An epicenter of crisis
As of May 2013, UNHCR estimated that 1.1 million people in Somalia are living in displacement within their own country. Some are hoping to return to where they fled from. Others have nothing to return to and simply wish to stay where they are.

‘Somalia is the epicenter of what is today one of the largest humanitarian crises in the world. War has created immense needs for emergency assistance in the region, and when famine struck in 2011, the last bit of resilience was gone. People need everything now – to survive and to rebuild their lives whether in displacement or from what is left in their home areas,’ says Heather Amstutuz.

Aid needs in the 34 settlements in the outskirts of the port-town Bosasso span from getting access to basic services as water and food, but also longer term assistance that can rebuild and strengthen a minimum of resilience among the populations in Bosasso. Protection of the most vulnerable people living here is of great concern. Even for those who have lived here for many years, the struggle for better shelter and for safety and protection continues.

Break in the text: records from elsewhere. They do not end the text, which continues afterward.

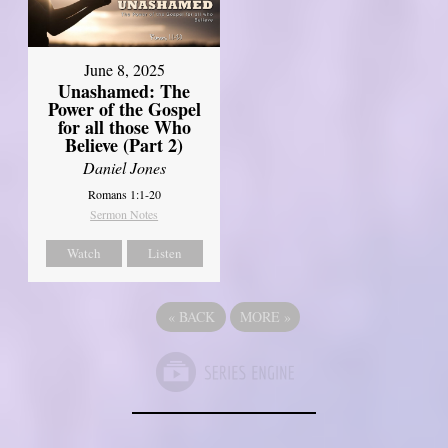
June 8, 2025
Unashamed: The
Power of the Gospel
for all those Who
Believe (Part 2)
Daniel Jones
Romans 1:1-20
Sermon Notes
Watch
Listen
«
BACK
MORE
»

Crime, abuse, and violence is ever present in the settlements for the displaced people. They are facing dangers and risks during daytime, but even more so at night, especially for the women of whom many live alone with their children.

Attacked and raped
Not far from the man praying in solitude is a woman watching from inside what is her home. She too lives in a home which under layers of sand dust reveals second hand clothes, old sacks, plastic sheets and card board boxes that have carried goods from around the world to Somalia. The woman, 40 years of age, is a mother of five daughters living with her in a Somali buul like that of the elderly man praying, and of hundreds of thousands other refugees and displaced in this region.

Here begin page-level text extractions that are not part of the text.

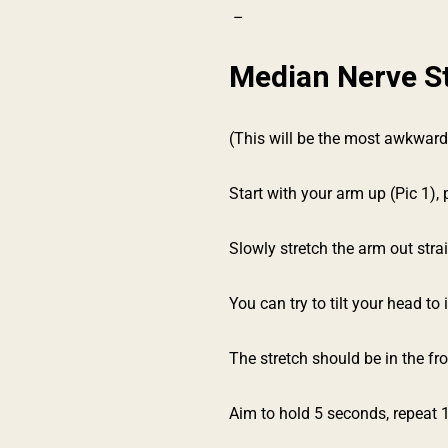
–
Median Nerve S
(This will be the most awkward
Start with your arm up (Pic 1),
Slowly stretch the arm out stra
You can try to tilt your head to
The stretch should be in the fro
Aim to hold 5 seconds, repeat 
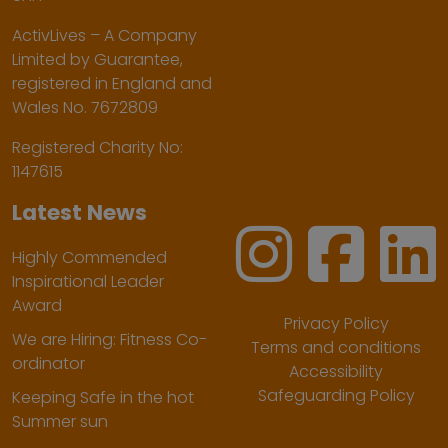
ActivLives – A Company
Limited by Guarantee,
registered in England and
Wales No. 7672809
Registered Charity No:
1147615
Latest News
Highly Commended
Inspirational Leader
Award
Privacy Policy
We are Hiring: Fitness Co-
Terms and conditions
ordinator
Accessibility
Safeguarding Policy
Keeping Safe in the hot
Summer sun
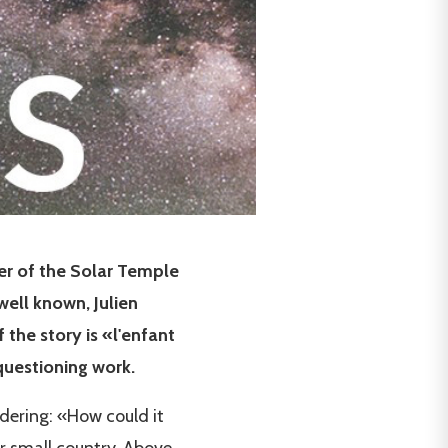
der of the Solar Temple
ell known, Julien
 the story is «l'enfant
questioning work.
ndering: «How could it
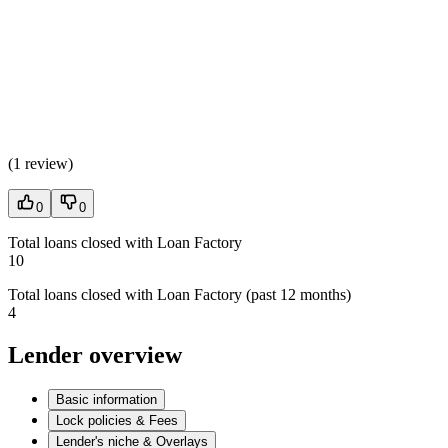
(
1 review
)
0
0
Total loans closed with Loan Factory
10
Total loans closed with Loan Factory (past 12 months)
4
Lender overview
Basic information
Lock policies & Fees
Lender's niche & Overlays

‘Everyone fears the night here – especially women like me who have no protection and no men to guard the family,’ the woman tells. She is one of the estimated 35,000 people living in poor settlements scattered in the outskirts of Bosasso. Being alone with five daughters, she is among the very vulnerable inhabitants of the settlements. Only two months ago, the nightmare came true as a group of armed men broke in just after midnight. The daughters managed to escape, but she didn’t. She screamed and called for help, but her calls were not heard. She was raped by the three men who fled after the attack and who have never been found.

‘There is hardly any light in the settlement. And not even inside our homes can we feel safe.’ The woman was examined at a hospital the day after. Pain killers was all she got before she went back home. As Danish Refugee Council became aware of the case, the woman received protection support and assistance allowing her to recover at home.

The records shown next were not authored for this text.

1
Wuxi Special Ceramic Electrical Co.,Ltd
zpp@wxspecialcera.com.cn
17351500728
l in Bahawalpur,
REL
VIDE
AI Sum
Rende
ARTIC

As part of Danish Refugee Council’s efforts to help improve protection in the settlements, solar cell torches have been distributed which make it feasible for women and children to travel around the settlements after dark and safely access facilities such as latrines. Through awareness raising campaigns people have been informed about their rights and obligations, and how to refer cases of crime, violence, and rape, to the local police. Her case was reported the day after the incident happened.

‘I pray to God that the perpetrators will be found. The men who raped me were armed, and if they are powerful people then they will get away with it. I don’t know. But they knew where my daughters and I are living and since this happened I can’t sleep at night any longer.’

As the call for prayer again sounds out over the settlements in Bosasso, the elderly man reappears outside his shelter and again turns his face in the direction of the sea, towards Mecca. Faith can seem all that is left here where survival is a daily quest. A new shelter made of iron sheets with windows and a door, a torch, better access to water and sanitation, small business grants and improved livelihoods – these are little but essential improvements of lives on the edge of Somalia.

The European Commission’s Office for Humanitarian Aid and Civil Protection is among the donors funding Danish Refugee Council’s protection and emergency aid activities in Puntland, and most recently through the ‘Integrated Emergency Response’ project in Somalia from 2011 to mid-2013.